Many combinatorial problems can be reduced to the study of lattice paths. In analytic combinatorics,
one assigns to such paths a generating function, whose properties can then be studied using complex analysis. The results often allow conclusions about the initial combinatorial problem.
The topic of this work are paths with small steps in the quarter plane, in particular the question when the corresponding generating function is holonomic. In 2010, M. Bousquét-Melou and M.
Mishna conjectured that holonomy of the generating function is equivalent to the finiteness of a certain group associated with the set of allowed steps. This leads to a multitude of publications,
and eventually to the proof of the conjecture.
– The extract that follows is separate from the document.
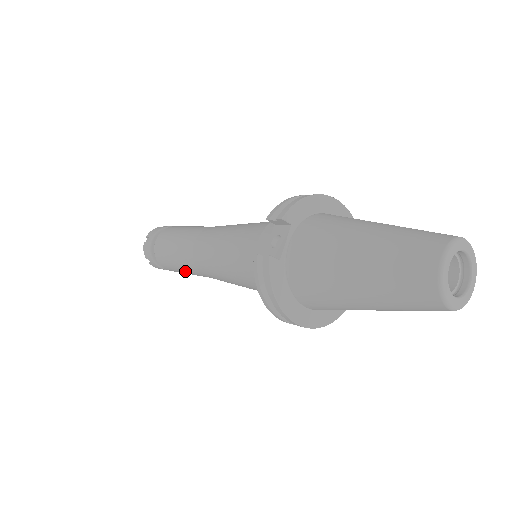
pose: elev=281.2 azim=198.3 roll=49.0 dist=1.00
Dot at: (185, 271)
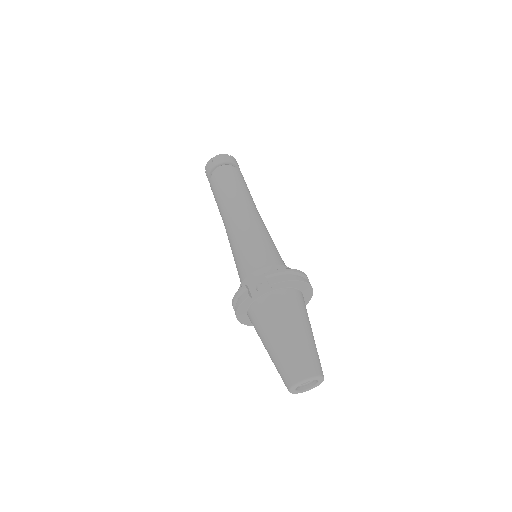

The aim of this work is to give an overview ofthe proof, but also to provide an introduction to the surprisingly diverse theory which is used therein.
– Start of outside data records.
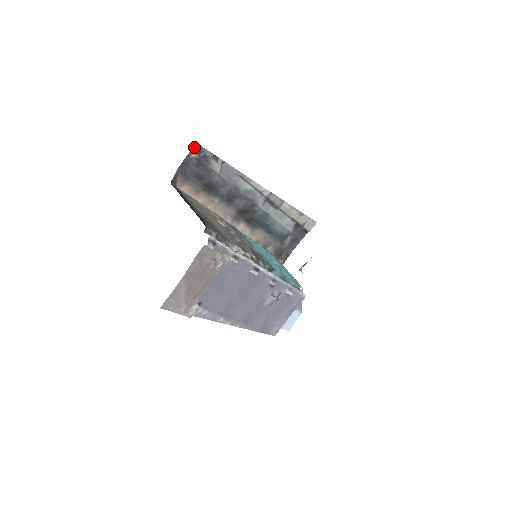
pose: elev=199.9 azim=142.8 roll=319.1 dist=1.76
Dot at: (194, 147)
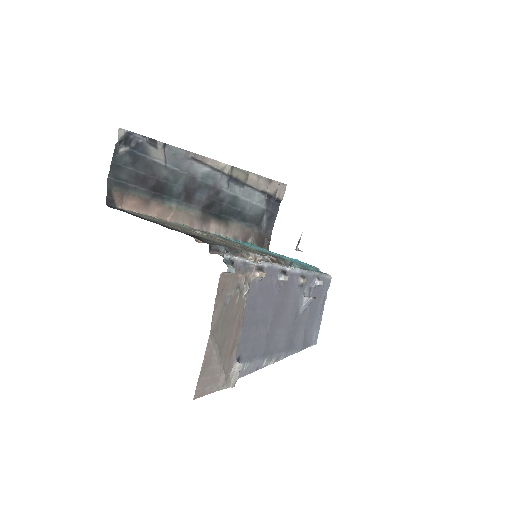
Dot at: (119, 135)
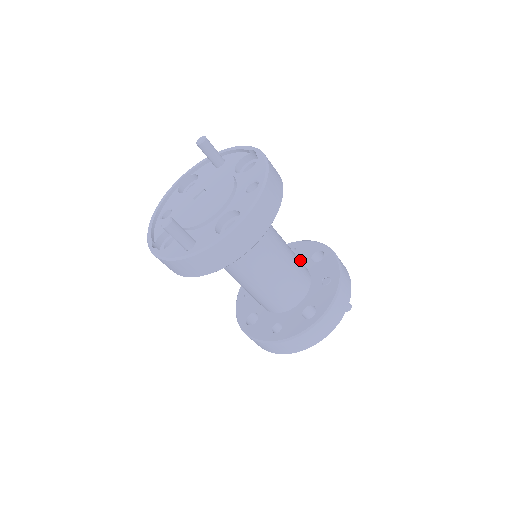
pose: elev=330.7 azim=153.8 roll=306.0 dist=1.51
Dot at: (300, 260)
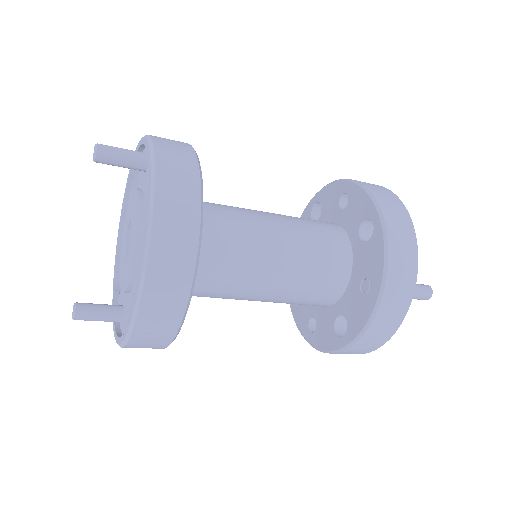
Dot at: (348, 224)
The first part of this work starts with a short introduction to holonomic functions and lattice paths in general. The kernel equation of the generating function is derived, which is in a sense
the center piece of all that comes later. The kernel method for treating such equations is introduced,
which immediately allows solving the question for walks in the plane and the half plane. Restricting ourselves to walks in the quarter plane, the group of a walk is introduced, and holonomy is proven for all paths with a finite group using orbit summation methods.
In the next part, the main topic of interest are those paths with infinite group. In order to effectively study those, some technical prerequisites are required, in particular a bit of theory about
analytic continuation and Riemann surfaces, and basic information about Algebraic curves, in particular elliptic curves. Using these tools, two proofs for the non-holonomy in the infinite group
case are outlined in the last section. While the underlying idea is always studying the poles of certain functions, the techniques applied are remarkably different. One proof works directly with
meromorphic continuations of the kernel equation and the group on the Riemann surface, the other uses an algebraic approach, utilizing valuation theory on elliptic curves in connection with Galois theory of difference rings.